One method that interests Zhao is the use of a gravitational wave detector, such as the detectors used at the Laser Interferometer Gravitational- Wave Observatories (LIGO), located in Hanford, Washington, and Livingston, Louisiana. The LIGO Scientific Collaboration is a group of scientists focused on detecting gravitational waves and using them to explore the physics of gravity. The group

seeks to develop gravitational wave science as a tool to understand astronomy. “While a gravitational wave detector is designed to look for gravitational waves, it also serves as a perfect detector to help find a particular type of dark matter,” said Zhao. “We may find dark matter by using LIGO and by implementing a new data analysis strategy.”

Zhao’s love of physics began when he read A Brief History of Time: From the Big Bang to Black Holes by Stephen Hawking. “This is such a great book, and it explains so many deep and fantastic physics concepts with language that can easily be understood by a non-scientist,” said Zhao. “The laws of nature are beautifully described in the book, and I must have reread some of these sections at least five times.”

Moving to the U.S.

Although Zhao learned some physics as a child, he didn’t begin studying it formally until he was a teenager. Later, he tackled advanced physics at Peking University and moved to Rutgers University to pursue a Ph.D. “When I first arrived at Rutgers, I didn’t really have a clear idea of what I wanted to do,” said Zhao. “I started working with my thesis advisor by accident, and I was lucky that my research interests and his matched perfectly.”

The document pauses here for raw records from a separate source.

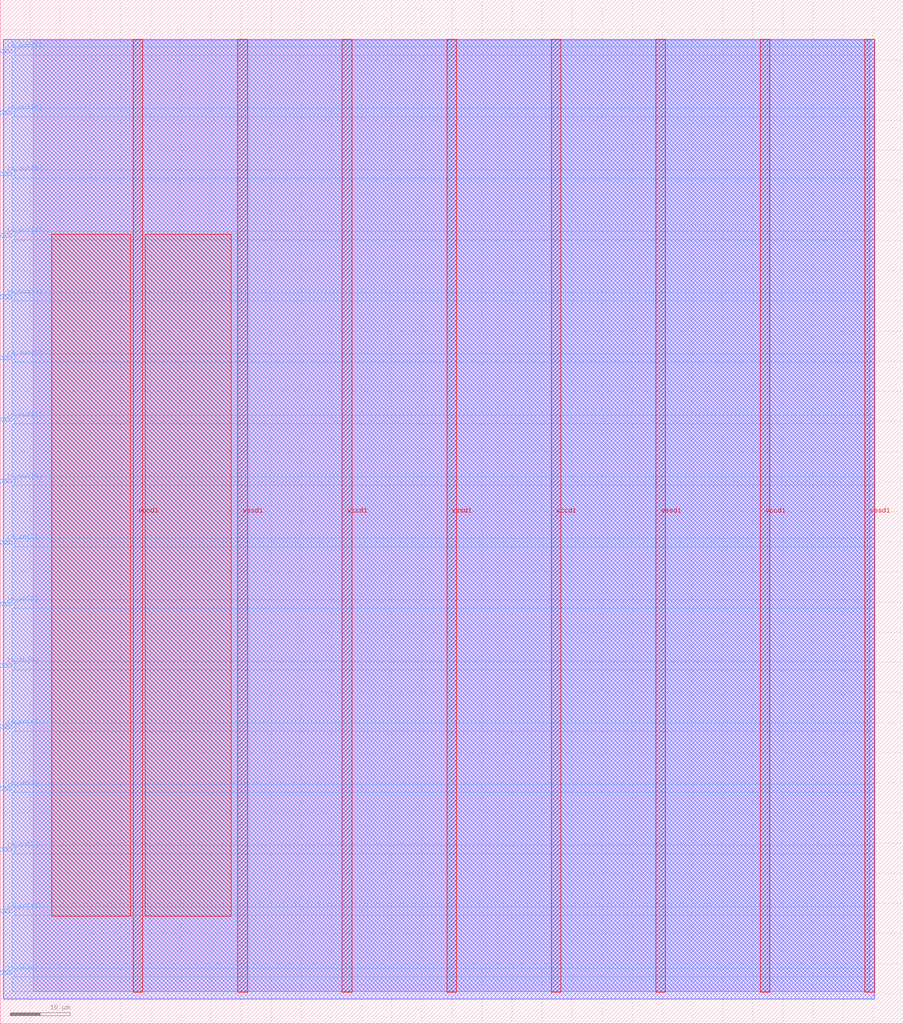
<source format=lef>
VERSION 5.7 ;
  NOWIREEXTENSIONATPIN ON ;
  DIVIDERCHAR "/" ;
  BUSBITCHARS "[]" ;
MACRO regymm_funnyblinky
  CLASS BLOCK ;
  FOREIGN regymm_funnyblinky ;
  ORIGIN 0.000 0.000 ;
  SIZE 150.000 BY 170.000 ;
  PIN io_in[0]
    DIRECTION INPUT ;
    USE SIGNAL ;
    PORT
      LAYER met3 ;
        RECT 0.000 8.200 2.000 8.800 ;
    END
  END io_in[0]
  PIN io_in[1]
    DIRECTION INPUT ;
    USE SIGNAL ;
    PORT
      LAYER met3 ;
        RECT 0.000 18.400 2.000 19.000 ;
    END
  END io_in[1]
  PIN io_in[2]
    DIRECTION INPUT ;
    USE SIGNAL ;
    PORT
      LAYER met3 ;
        RECT 0.000 28.600 2.000 29.200 ;
    END
  END io_in[2]
  PIN io_in[3]
    DIRECTION INPUT ;
    USE SIGNAL ;
    PORT
      LAYER met3 ;
        RECT 0.000 38.800 2.000 39.400 ;
    END
  END io_in[3]
  PIN io_in[4]
    DIRECTION INPUT ;
    USE SIGNAL ;
    PORT
      LAYER met3 ;
        RECT 0.000 49.000 2.000 49.600 ;
    END
  END io_in[4]
  PIN io_in[5]
    DIRECTION INPUT ;
    USE SIGNAL ;
    PORT
      LAYER met3 ;
        RECT 0.000 59.200 2.000 59.800 ;
    END
  END io_in[5]
  PIN io_in[6]
    DIRECTION INPUT ;
    USE SIGNAL ;
    PORT
      LAYER met3 ;
        RECT 0.000 69.400 2.000 70.000 ;
    END
  END io_in[6]
  PIN io_in[7]
    DIRECTION INPUT ;
    USE SIGNAL ;
    PORT
      LAYER met3 ;
        RECT 0.000 79.600 2.000 80.200 ;
    END
  END io_in[7]
  PIN io_out[0]
    DIRECTION OUTPUT TRISTATE ;
    USE SIGNAL ;
    PORT
      LAYER met3 ;
        RECT 0.000 89.800 2.000 90.400 ;
    END
  END io_out[0]
  PIN io_out[1]
    DIRECTION OUTPUT TRISTATE ;
    USE SIGNAL ;
    PORT
      LAYER met3 ;
        RECT 0.000 100.000 2.000 100.600 ;
    END
  END io_out[1]
  PIN io_out[2]
    DIRECTION OUTPUT TRISTATE ;
    USE SIGNAL ;
    PORT
      LAYER met3 ;
        RECT 0.000 110.200 2.000 110.800 ;
    END
  END io_out[2]
  PIN io_out[3]
    DIRECTION OUTPUT TRISTATE ;
    USE SIGNAL ;
    PORT
      LAYER met3 ;
        RECT 0.000 120.400 2.000 121.000 ;
    END
  END io_out[3]
  PIN io_out[4]
    DIRECTION OUTPUT TRISTATE ;
    USE SIGNAL ;
    PORT
      LAYER met3 ;
        RECT 0.000 130.600 2.000 131.200 ;
    END
  END io_out[4]
  PIN io_out[5]
    DIRECTION OUTPUT TRISTATE ;
    USE SIGNAL ;
    PORT
      LAYER met3 ;
        RECT 0.000 140.800 2.000 141.400 ;
    END
  END io_out[5]
  PIN io_out[6]
    DIRECTION OUTPUT TRISTATE ;
    USE SIGNAL ;
    PORT
      LAYER met3 ;
        RECT 0.000 151.000 2.000 151.600 ;
    END
  END io_out[6]
  PIN io_out[7]
    DIRECTION OUTPUT TRISTATE ;
    USE SIGNAL ;
    PORT
      LAYER met3 ;
        RECT 0.000 161.200 2.000 161.800 ;
    END
  END io_out[7]
  PIN vccd1
    DIRECTION INOUT ;
    USE POWER ;
    PORT
      LAYER met4 ;
        RECT 22.085 5.200 23.685 163.440 ;
    END
    PORT
      LAYER met4 ;
        RECT 56.815 5.200 58.415 163.440 ;
    END
    PORT
      LAYER met4 ;
        RECT 91.545 5.200 93.145 163.440 ;
    END
    PORT
      LAYER met4 ;
        RECT 126.275 5.200 127.875 163.440 ;
    END
  END vccd1
  PIN vssd1
    DIRECTION INOUT ;
    USE GROUND ;
    PORT
      LAYER met4 ;
        RECT 39.450 5.200 41.050 163.440 ;
    END
    PORT
      LAYER met4 ;
        RECT 74.180 5.200 75.780 163.440 ;
    END
    PORT
      LAYER met4 ;
        RECT 108.910 5.200 110.510 163.440 ;
    END
    PORT
      LAYER met4 ;
        RECT 143.640 5.200 145.240 163.440 ;
    END
  END vssd1
  OBS
      LAYER li1 ;
        RECT 5.520 5.355 144.440 163.285 ;
      LAYER met1 ;
        RECT 0.530 4.120 145.240 163.440 ;
      LAYER met2 ;
        RECT 0.560 4.090 145.210 163.385 ;
      LAYER met3 ;
        RECT 2.000 162.200 145.230 163.365 ;
        RECT 2.400 160.800 145.230 162.200 ;
        RECT 2.000 152.000 145.230 160.800 ;
        RECT 2.400 150.600 145.230 152.000 ;
        RECT 2.000 141.800 145.230 150.600 ;
        RECT 2.400 140.400 145.230 141.800 ;
        RECT 2.000 131.600 145.230 140.400 ;
        RECT 2.400 130.200 145.230 131.600 ;
        RECT 2.000 121.400 145.230 130.200 ;
        RECT 2.400 120.000 145.230 121.400 ;
        RECT 2.000 111.200 145.230 120.000 ;
        RECT 2.400 109.800 145.230 111.200 ;
        RECT 2.000 101.000 145.230 109.800 ;
        RECT 2.400 99.600 145.230 101.000 ;
        RECT 2.000 90.800 145.230 99.600 ;
        RECT 2.400 89.400 145.230 90.800 ;
        RECT 2.000 80.600 145.230 89.400 ;
        RECT 2.400 79.200 145.230 80.600 ;
        RECT 2.000 70.400 145.230 79.200 ;
        RECT 2.400 69.000 145.230 70.400 ;
        RECT 2.000 60.200 145.230 69.000 ;
        RECT 2.400 58.800 145.230 60.200 ;
        RECT 2.000 50.000 145.230 58.800 ;
        RECT 2.400 48.600 145.230 50.000 ;
        RECT 2.000 39.800 145.230 48.600 ;
        RECT 2.400 38.400 145.230 39.800 ;
        RECT 2.000 29.600 145.230 38.400 ;
        RECT 2.400 28.200 145.230 29.600 ;
        RECT 2.000 19.400 145.230 28.200 ;
        RECT 2.400 18.000 145.230 19.400 ;
        RECT 2.000 9.200 145.230 18.000 ;
        RECT 2.400 7.800 145.230 9.200 ;
        RECT 2.000 5.275 145.230 7.800 ;
      LAYER met4 ;
        RECT 8.575 17.855 21.685 131.065 ;
        RECT 24.085 17.855 38.345 131.065 ;
  END
END regymm_funnyblinky
END LIBRARY


</source>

As a newcomer to Utah, Zhao is impressed with its natural beauty. He likes hiking and is looking forward to visiting all of Utah’s national parks. He also wants to get better at skiing. He credits his colleagues with making him feel welcome at the U, and he’s taken advantage of the resources available on campus, especially the services for non-native speakers.

As Zhao moves forward in his research, he hopes to build his own LIGO team at the U. “Having a world- class dark matter team to collaborate with LIGO and develop new ideas would be a dream come true,” he said.